Gypo Nolan est ici joué par Lars Hanson, un acteur suédois qui n’annonce en rien le Victor McLaglen génialement bas-du-front chez Ford. Lui est un homme qui fut droit, avant de se livrer à cette dénonciation aux effets dramatiques. Un brusque accès magnifiquement filmé par un incroyable travelling sortant l’homme de l’ombre et de l’isolement pour le confronter à la populace grouillante de ce bas-quartier.

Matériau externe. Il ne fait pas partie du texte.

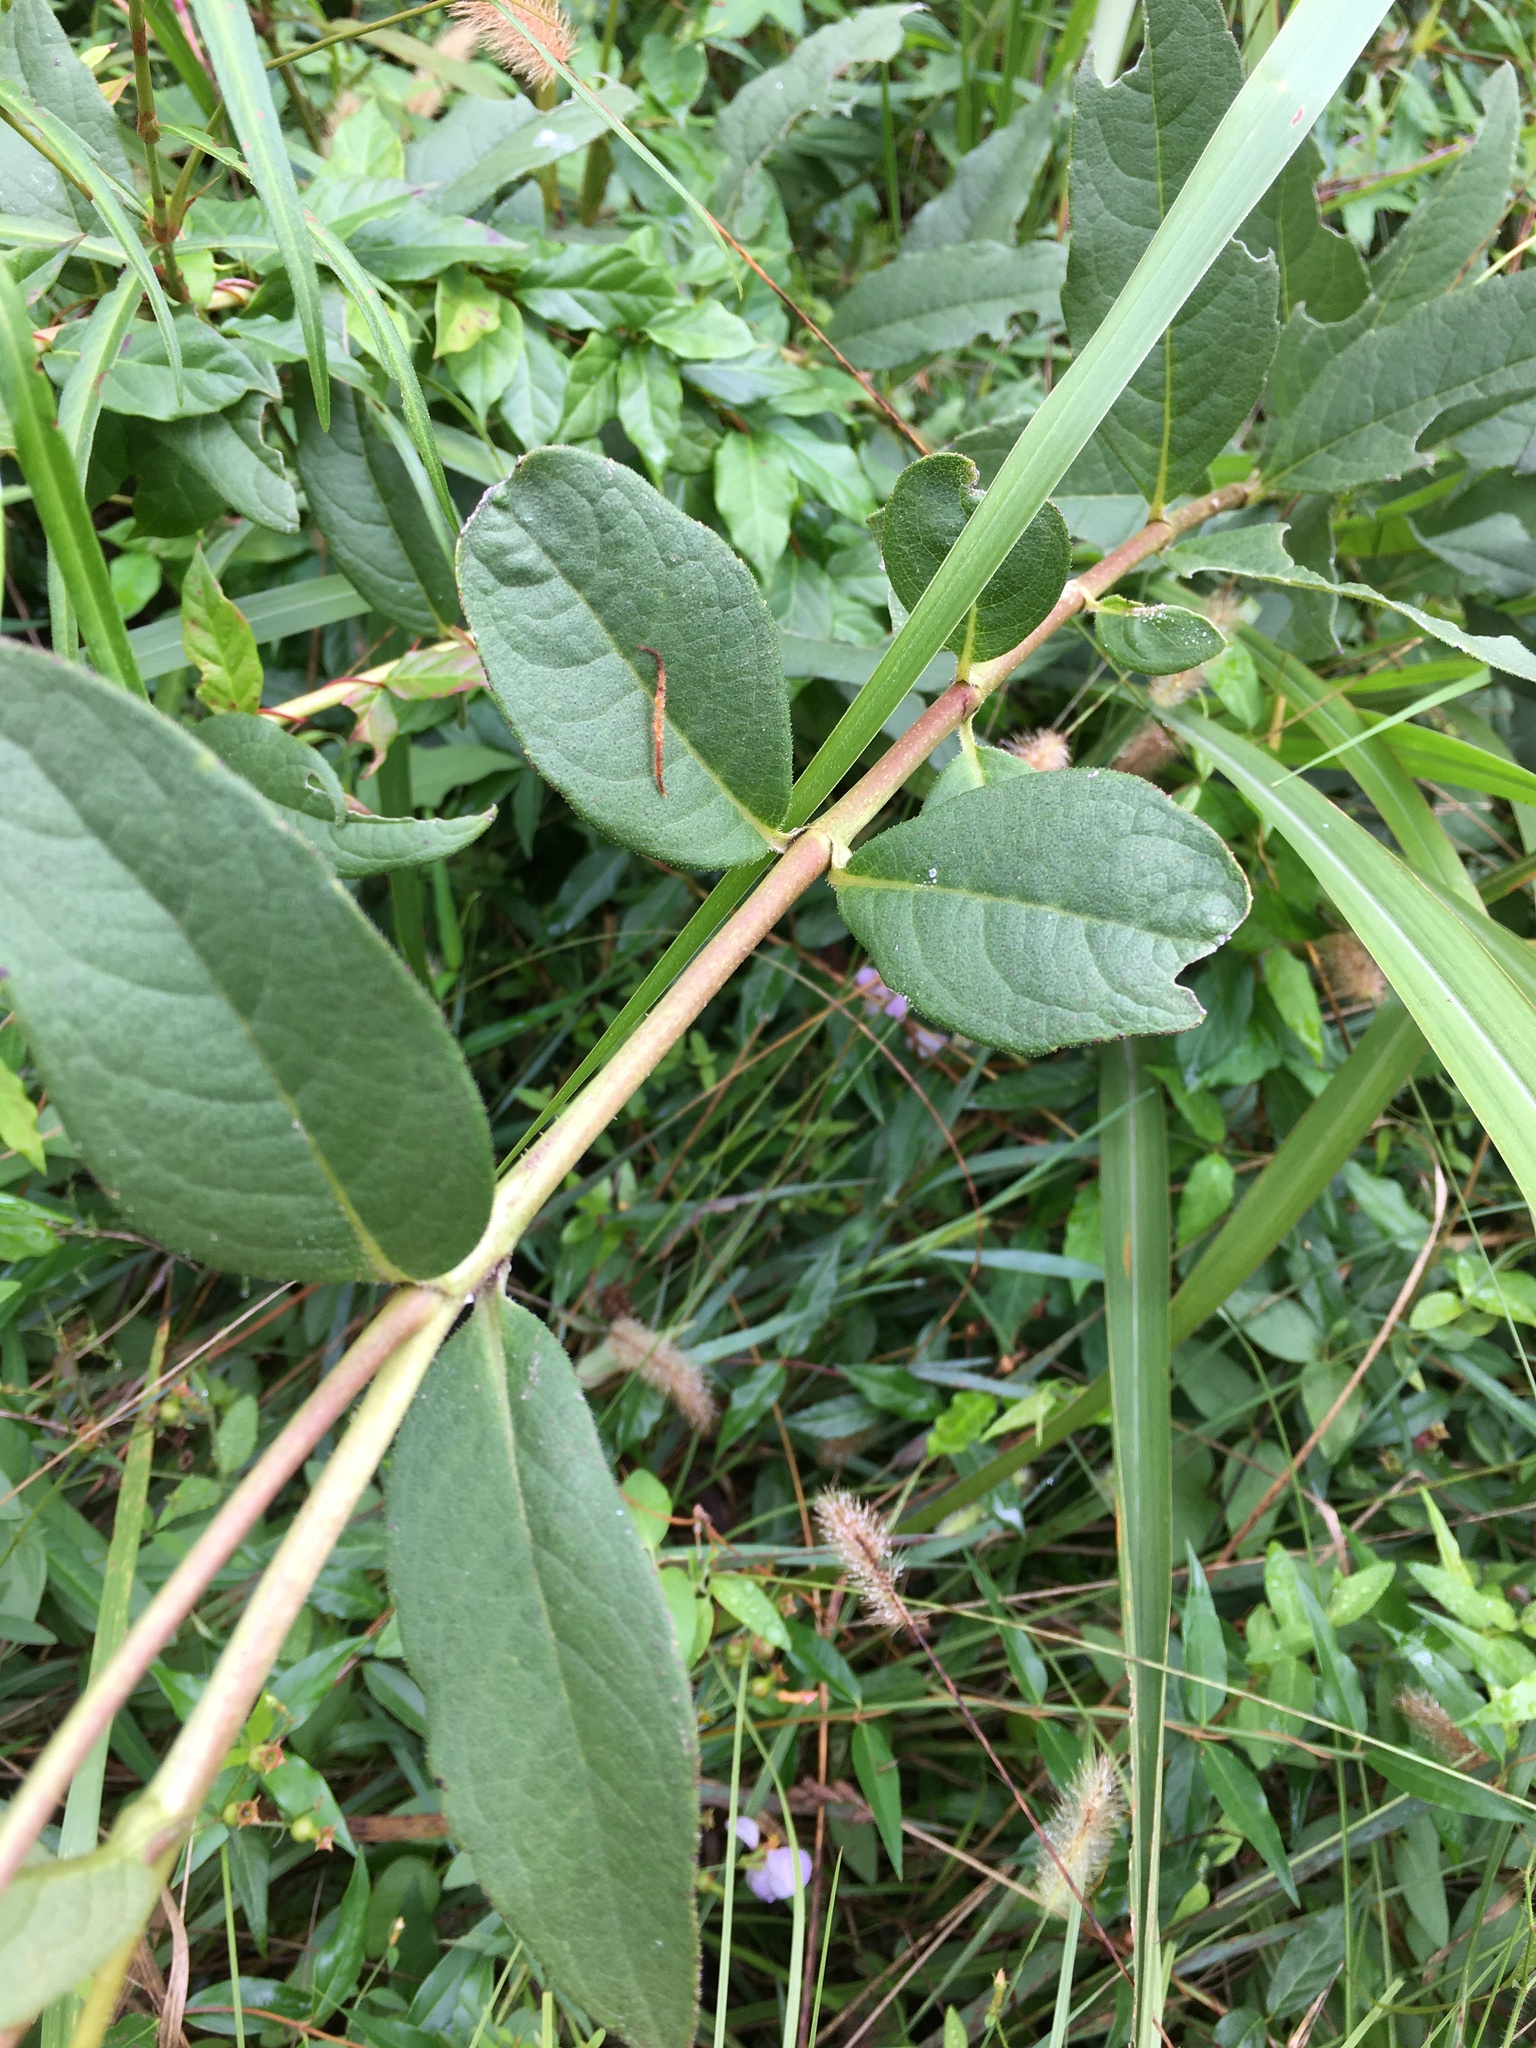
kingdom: Plantae
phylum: Tracheophyta
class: Magnoliopsida
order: Asterales
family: Asteraceae
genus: Silphium
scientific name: Silphium asteriscus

Il est aussi un homme rongé par le remord, et tiraillé entre son instinct de survie et sa soif de rédemption. En 1929 comme en 1934, la rédemption et la religion ne sont pas des valeurs à prendre à la légère. Et ce sont des valeurs qui peuvent donner des conclusions pesantes, ou sublimes selon la qualité du réalisateur. Robison est doué. La fin tout en symbole de The Informer est magnifique, évoquant les grandes heures de Borzage. C’est dire.